In terms of “just getting this to work” one of the trickiest pieces may be the standard library, where especially if you’re sharing ownership across dynamic library boundaries you’ll want to be sure that libstd is itself linked in dynamically. That runs into the world of “the dylib crate type is full of bugs and crazy hard to get right” which isn’t always that fun to deal with…

IIRC Cargo does have logic for -C prefer-dynamic if you’re the dylib crate type and not the “main package” where the idea of a “main package” can change a lot depending on workspaces. That may help explain the loss in size there? It would also mean that libstd may or may not be getting shared depending on how the server itself is implemented.

In general from what I’ve seen you’re sort of in “you’re on your own” territory in this sort of plugin architecture. Rust should work just fine but there’s lots of “unknown unkonwns” in a sense which may impede progress and require structuring the binaries/linking a bit differently. For a more bullet-proof experience I’d recommend IPC w/ serde or something like that, but it’s obviously much more difficult to implement sometimes!


#5

Thanks alex! (and ariel!),

I think the IPC w/serde option is a non-starter in this case (there is fundamentally shared state, rather than light chitchat, and thread-local scheduling).

I just tried out the non-workspace setting as a cdylib, and there was a substantial reduction in size (down to 724,672 bytes, so less than the workspace case). And no segfaults, so yay? I have to admit being very unclear on how this all works (does the binary I build also link dynamically against std; shouldn’t it; how do I make that happen).

It seems to me like this is something that really could be helpful to sort out. Do you have a sense for whether it is (i) todo, (ii) never again, or (iii) over your dead body? Or perhaps something on the spectrum from “you’ll figure it out if you keep trying and ask questions” to “this breaks whenever we do anything and will only bring tears”.

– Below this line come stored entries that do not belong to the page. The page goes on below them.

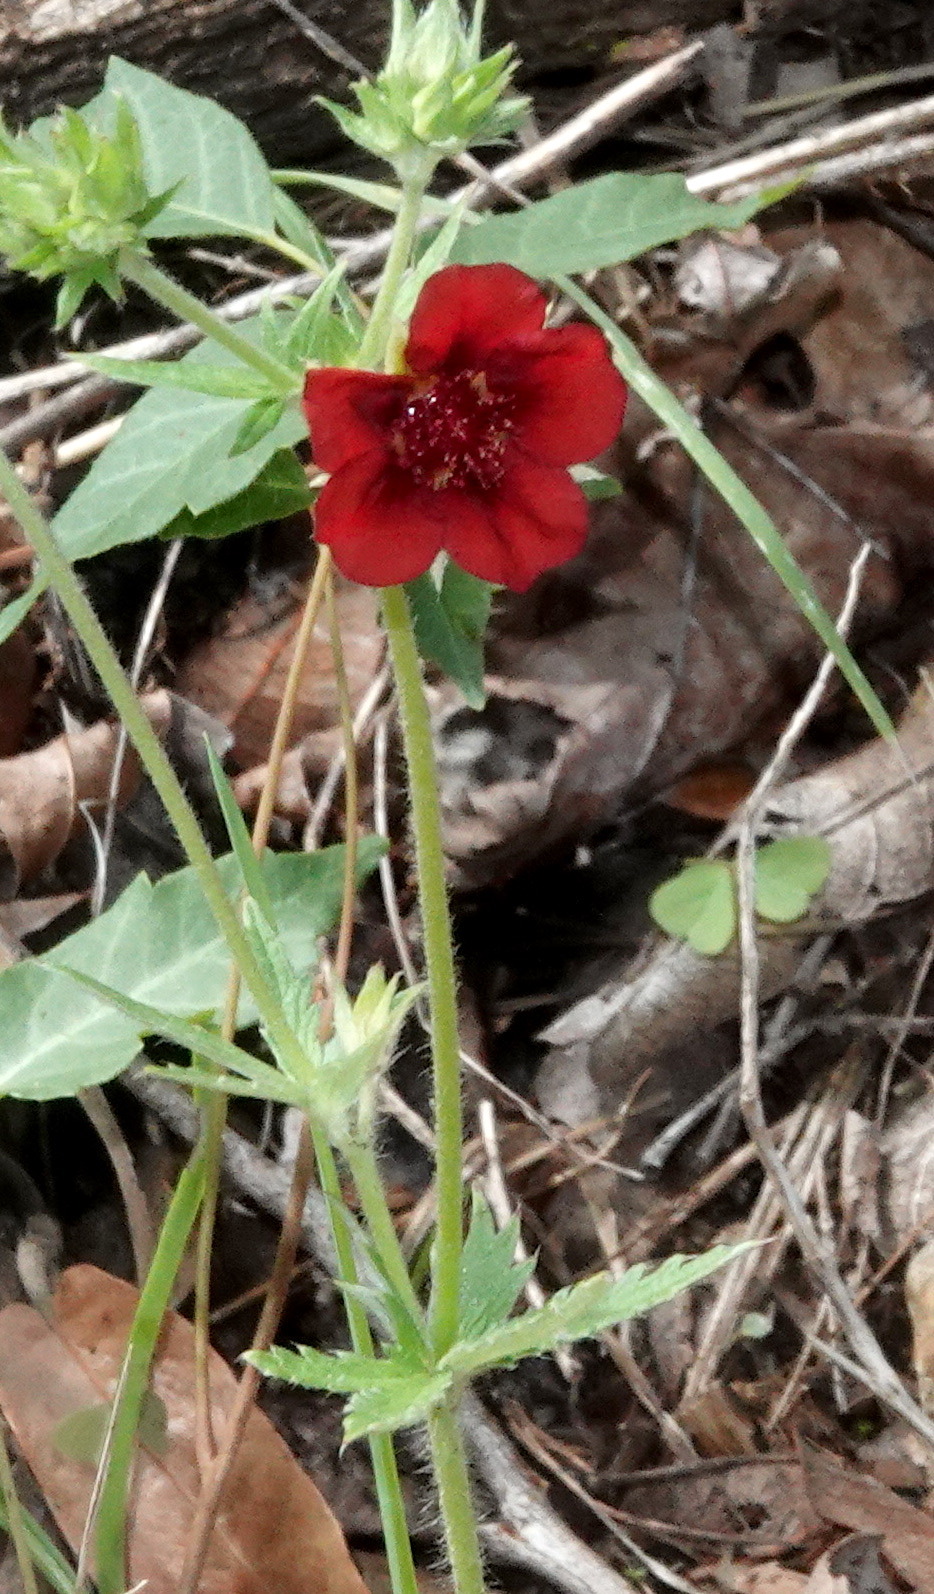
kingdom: Plantae
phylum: Tracheophyta
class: Magnoliopsida
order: Rosales
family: Rosaceae
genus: Potentilla
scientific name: Potentilla thurberi
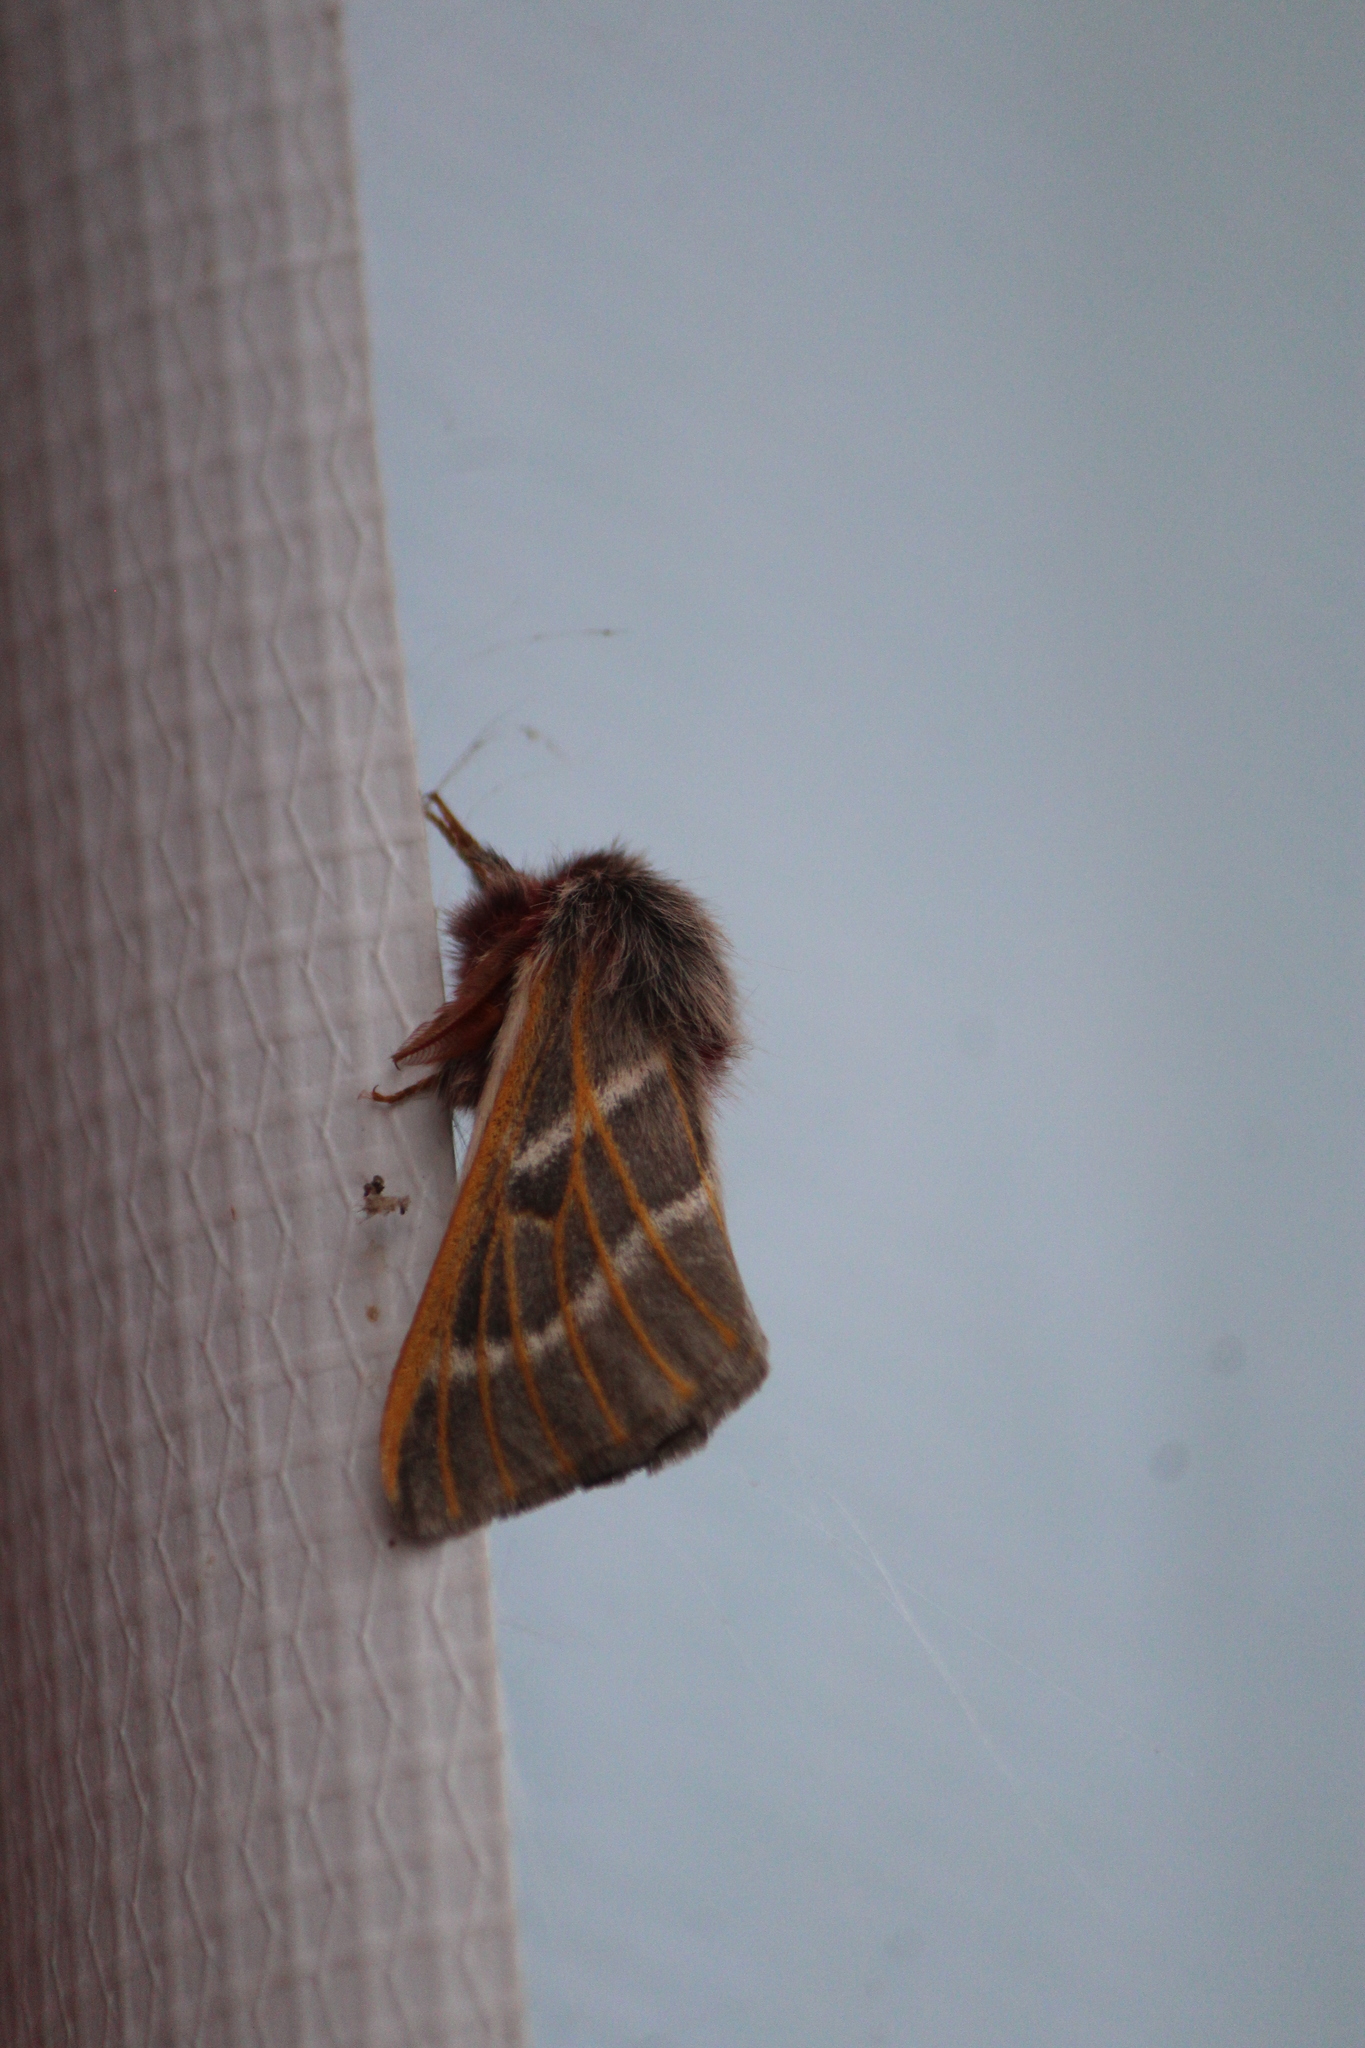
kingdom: Animalia
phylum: Arthropoda
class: Insecta
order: Lepidoptera
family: Saturniidae
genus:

In searching I’ve seen a few posts (e.g. https://users.rust-lang.org/t/dynamic-linking-of-sharedlibs-with-cargo/4756/10, but this was only the most recent) and it seems there are others keen for something similar. Do you (Mozilla) not have these use cases, or do you just have enough local expertise that you can make it work even if it isn’t 100% clear how it should work to others?


#6

Ah interesting! The cdylib and dylib crate types are subtly different wrt symbol visibility and defaults in Cargo, so that may be what you’re seeing here perhaps? In general though a lot of this boils down to what interface you’d like to have. If you’re working exclusively through a C API (e.g. unmangled symbols etc) then cdylib is probably the way to go (especially if you can keep ownership within a shared object). If you, however, have objects flying all over the place it gets a lot trickier because for a guaranteed-to-work situation you’ll need to make sure the appropriate pieces are all shared (dynamically linked) depending on the definition of “appropriate” for your use case.

Overall I think this is definitely along the lines of situations we’d like to work in Rust (or at least I’d like to see working). Now that being said there’s a broad spectrum I think of to what degree dynamically loadable plugins should work. On one end you have the compiler which mostly works but has caveats (you can’t ever unload anything) and on the other end you have a clean/workable but difficult to write system with #[no_mangle] and totally isolated shared objects (no ownership transfer between them).

AFAIK Gecko doesn’t do much in the area of dynamic loading, but I could be wrong! I’m at least not personally aware of any folks doing this sort of stuff internally.

It seems to me like this is something that really could be helpful to sort out. Do you have a sense for whether it is (i) todo, (ii) never again, or (iii) over your dead body?

At least for me personally (assuming that “it” is the whole system here) I’d have to dig in a lot more to understand what’s going on to be able to say how aligned it is with something that I might at least expect to work. From the descriptions here it’s not quite enough unfortunately :frowning: (although that’s more on me for not digging into more code, not on you!)


#7

Unloading dynamic libraries is always a “you’re on your own”-type thing. IIRC musl don’t even support it.